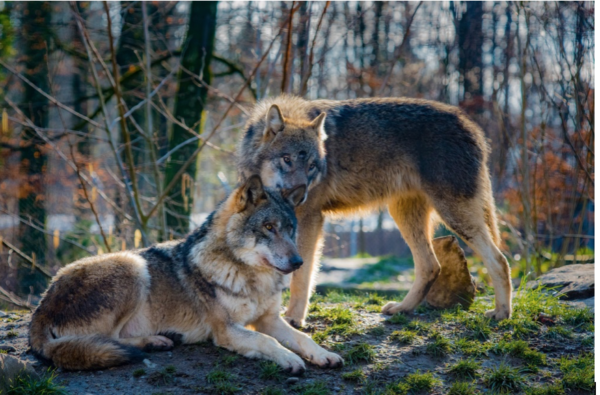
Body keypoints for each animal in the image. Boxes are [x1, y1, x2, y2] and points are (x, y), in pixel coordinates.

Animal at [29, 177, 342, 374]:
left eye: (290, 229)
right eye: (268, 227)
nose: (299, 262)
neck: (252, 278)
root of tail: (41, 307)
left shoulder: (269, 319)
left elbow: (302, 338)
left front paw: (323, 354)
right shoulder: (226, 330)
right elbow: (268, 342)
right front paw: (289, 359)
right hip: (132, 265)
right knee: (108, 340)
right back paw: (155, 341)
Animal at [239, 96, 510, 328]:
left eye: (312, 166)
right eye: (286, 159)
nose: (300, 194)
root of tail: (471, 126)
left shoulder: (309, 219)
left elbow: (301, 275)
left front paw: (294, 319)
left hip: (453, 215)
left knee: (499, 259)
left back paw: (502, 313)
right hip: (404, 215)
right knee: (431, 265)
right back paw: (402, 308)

--

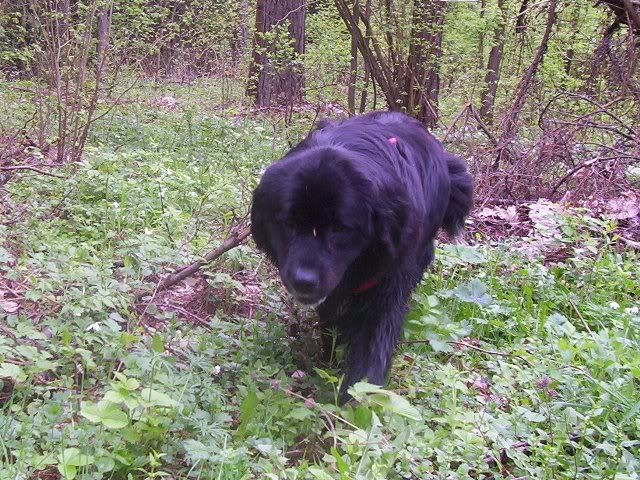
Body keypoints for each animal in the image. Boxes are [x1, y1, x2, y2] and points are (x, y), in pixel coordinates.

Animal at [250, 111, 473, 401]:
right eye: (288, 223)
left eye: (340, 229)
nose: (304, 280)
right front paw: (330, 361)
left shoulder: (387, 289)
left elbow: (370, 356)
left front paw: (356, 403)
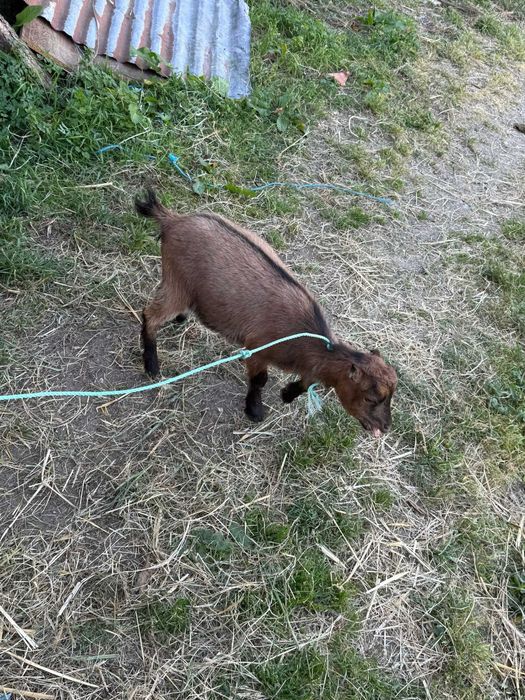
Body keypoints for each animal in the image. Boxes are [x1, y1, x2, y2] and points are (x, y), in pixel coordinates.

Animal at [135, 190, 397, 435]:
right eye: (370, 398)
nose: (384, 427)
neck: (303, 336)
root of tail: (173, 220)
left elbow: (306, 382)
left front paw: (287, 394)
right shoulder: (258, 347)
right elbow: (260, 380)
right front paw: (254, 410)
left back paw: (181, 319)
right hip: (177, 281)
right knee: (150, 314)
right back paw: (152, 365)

--

Assignment> All lines in the data above from the one with "left back paw: (502, 313)" through the one with "right back paw: (402, 308)" must be repeated exactly, and no others.

Reply to the task>
left back paw: (502, 313)
right hip: (404, 215)
right knee: (431, 265)
right back paw: (402, 308)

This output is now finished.